> [Aufgabe a]:
Bearbeite den Artikel über Katja Kraus. Beginne bei den Worten "Dann sagen die", höre nach "sie mitgebracht hatte." auf und ersetze in diesem Abschnitt "Germanistik" durch "Geschichte".

Introduction
Introduction Statistics Contact Development Disclaimer Help
# taz.de -- Ex-HSV-Managerin nach Machtverlust: Ohne die Ritterrüstung der Fun…
> Katja Kraus war die erste Managerin in einem großen Fußballklub. Jetzt
> hat sie ein Buch verfasst über Mächtige, die abgestürzt sind. Eine
> Begegnung.
Bild: „Ich wollte den Bruch als Chance sehen, etwas ganz anderes zu machen.“
Zwei Tage nach ihrem Ausscheiden als Vorstandsmitglied beim Hamburger SV
beginnt Katja Kraus die Arbeit an einem neuen Projekt. Wenn sie die Leute
fragen, was sie denn jetzt genau mache, sagt sie: „Ich schreibe ein Buch“.
Dann sagen die Leute: „Interessant. Und sonst?“
Wenn sie sie Wochen später wiedersehen, fragen sie: „Ist Ihr Buch jetzt
fertig? Wann steigen Sie wieder ein?“
Als wollten sie einfach nicht einsehen, dass dieses Buch für Kraus nicht
irgendein Zwischendings ist.
## Schluss beim HSV
Kraus, 42, gelangte 2003 als erste Frau in das Top-Management eines großen
Fußballunternehmens, zuständig für Marketing und Kommunikation. Zuvor war
sie Fußballnationaltorfrau und Olympiateilnehmerin, studierte Germanistik
und Politik, war Pressesprecherin bei Eintracht Frankfurt und dann bei der
Ufa.
Nach acht recht erfolgreichen Jahren war man im Aufsichtsrat des
Bundesligagründungsmitglieds nicht mehr zufrieden mit dem
Vorstandsvorsitzenden, der sie mitgebracht hatte.
Im Mai 2011 war auch für sie Schluss beim HSV.
Und nun?
Sie hatte Verlustgefühle, sie war verunsichert. Was konnte sie eigentlich
außer Fußballmanagerin? Sie sagt, sie habe Angebote gehabt, woanders in
gleicher Funktion, um damit quasi bruchlos weiterzumachen. Sie tat es
nicht.
„Ich wollte den Bruch als Chance sehen, etwas ganz anderes zu machen.“ Sie
ignorierte den Bruch nicht, sie arbeitete ihn auf.

> [Vorliegende Datensätze]:
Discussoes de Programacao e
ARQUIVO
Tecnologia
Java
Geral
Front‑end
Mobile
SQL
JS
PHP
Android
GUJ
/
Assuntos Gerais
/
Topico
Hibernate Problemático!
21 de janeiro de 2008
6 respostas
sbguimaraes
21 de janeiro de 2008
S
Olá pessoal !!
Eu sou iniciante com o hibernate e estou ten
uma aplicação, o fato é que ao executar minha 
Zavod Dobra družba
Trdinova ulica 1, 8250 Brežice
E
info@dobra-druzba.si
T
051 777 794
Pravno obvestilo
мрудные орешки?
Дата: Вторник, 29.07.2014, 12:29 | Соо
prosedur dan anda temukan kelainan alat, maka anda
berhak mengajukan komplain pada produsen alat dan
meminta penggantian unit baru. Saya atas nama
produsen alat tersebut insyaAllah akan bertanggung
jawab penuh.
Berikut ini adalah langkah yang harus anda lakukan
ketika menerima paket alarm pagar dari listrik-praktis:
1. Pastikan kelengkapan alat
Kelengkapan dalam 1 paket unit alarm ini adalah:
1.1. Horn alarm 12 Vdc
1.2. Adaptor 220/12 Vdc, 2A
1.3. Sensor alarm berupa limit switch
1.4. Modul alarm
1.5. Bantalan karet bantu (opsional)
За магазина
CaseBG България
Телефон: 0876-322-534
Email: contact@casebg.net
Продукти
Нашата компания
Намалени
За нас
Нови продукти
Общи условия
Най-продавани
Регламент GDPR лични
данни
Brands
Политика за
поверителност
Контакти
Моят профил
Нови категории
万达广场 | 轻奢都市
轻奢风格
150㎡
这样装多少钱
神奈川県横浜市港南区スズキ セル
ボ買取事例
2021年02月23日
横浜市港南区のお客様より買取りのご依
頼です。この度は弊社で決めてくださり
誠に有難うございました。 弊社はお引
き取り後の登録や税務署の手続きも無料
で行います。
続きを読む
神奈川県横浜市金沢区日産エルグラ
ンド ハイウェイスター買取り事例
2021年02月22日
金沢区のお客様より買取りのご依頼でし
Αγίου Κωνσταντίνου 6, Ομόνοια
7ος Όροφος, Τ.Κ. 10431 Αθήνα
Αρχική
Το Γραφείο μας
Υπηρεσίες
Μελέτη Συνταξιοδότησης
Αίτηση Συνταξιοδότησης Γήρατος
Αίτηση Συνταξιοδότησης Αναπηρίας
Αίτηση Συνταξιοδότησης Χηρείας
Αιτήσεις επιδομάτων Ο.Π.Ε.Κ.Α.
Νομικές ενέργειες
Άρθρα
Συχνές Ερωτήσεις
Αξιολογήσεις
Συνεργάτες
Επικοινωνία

> [Aufgabe b]:
Gib die Zeilen der Datensätze unverändert wieder. Beginne mit der ersten Zeile der Datensätze und höre nach der Zeile auf, die "berhak mengajukan komplain" enthält.

> [Antwort a]:
Dann sagen die Leute: „Interessant. Und sonst?“
Wenn sie sie Wochen später wiedersehen, fragen sie: „Ist Ihr Buch jetzt
fertig? Wann steigen Sie wieder ein?“
Als wollten sie einfach nicht einsehen, dass dieses Buch für Kraus nicht
irgendein Zwischendings ist.
## Schluss beim HSV
Kraus, 42, gelangte 2003 als erste Frau in das Top-Management eines großen
Fußballunternehmens, zuständig für Marketing und Kommunikation. Zuvor war
sie Fußballnationaltorfrau und Olympiateilnehmerin, studierte Geschichte
und Politik, war Pressesprecherin bei Eintracht Frankfurt und dann bei der
Ufa.
Nach acht recht erfolgreichen Jahren war man im Aufsichtsrat des
Bundesligagründungsmitglieds nicht mehr zufrieden mit dem
Vorstandsvorsitzenden, der sie mitgebracht hatte.

> [Antwort b]:
Discussoes de Programacao e
ARQUIVO
Tecnologia
Java
Geral
Front‑end
Mobile
SQL
JS
PHP
Android
GUJ
/
Assuntos Gerais
/
Topico
Hibernate Problemático!
21 de janeiro de 2008
6 respostas
sbguimaraes
21 de janeiro de 2008
S
Olá pessoal !!
Eu sou iniciante com o hibernate e estou ten
uma aplicação, o fato é que ao executar minha 
Zavod Dobra družba
Trdinova ulica 1, 8250 Brežice
E
info@dobra-druzba.si
T
051 777 794
Pravno obvestilo
мрудные орешки?
Дата: Вторник, 29.07.2014, 12:29 | Соо
prosedur dan anda temukan kelainan alat, maka anda
berhak mengajukan komplain pada produsen alat dan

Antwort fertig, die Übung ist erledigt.